Materials provided:

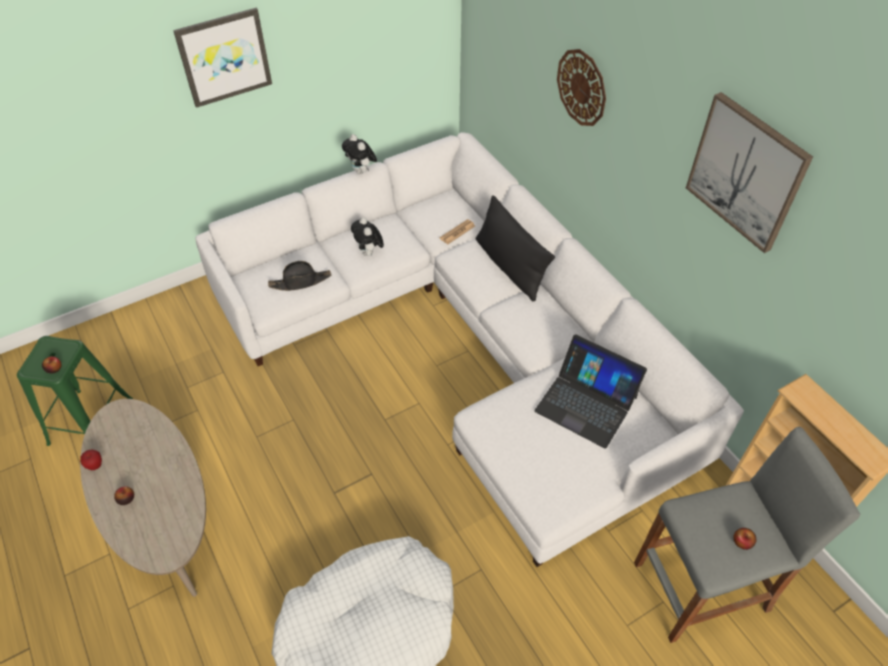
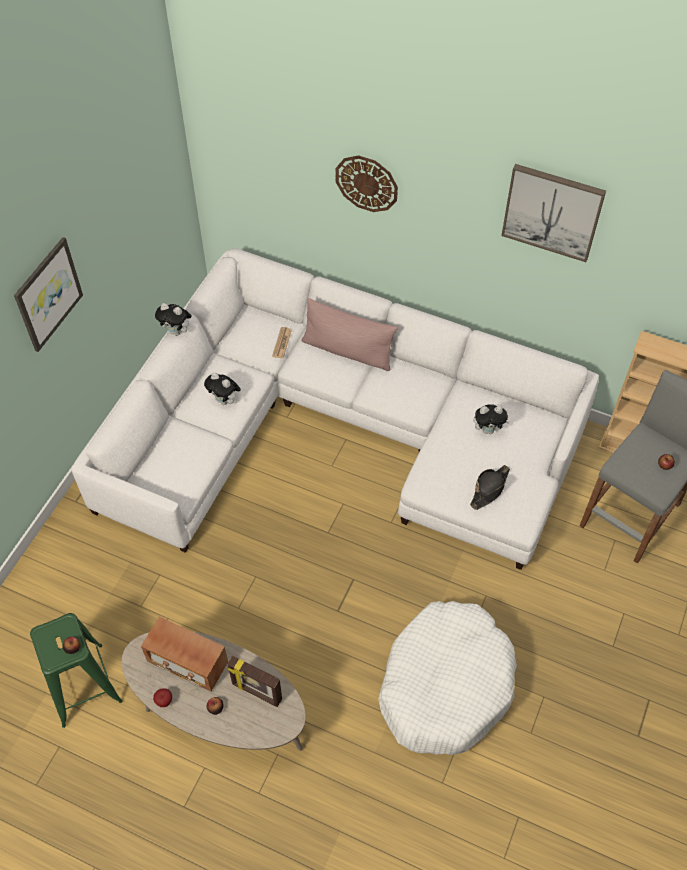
camera: 35 degrees left, 5 degrees up
(143, 445) = (187, 662): none -> radio
(169, 508) = (256, 692): none -> picture frame
(300, 281) = (190, 457): black hat -> black hat (489, 489)
(509, 266) = (347, 351): black pillow -> pink pillow
(586, 403) = (488, 430): laptop -> plush toy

Task directions: Report every line above that has the string "black" in it.

Answer box:
(300, 281) = (190, 457): black hat -> black hat (489, 489)
(509, 266) = (347, 351): black pillow -> pink pillow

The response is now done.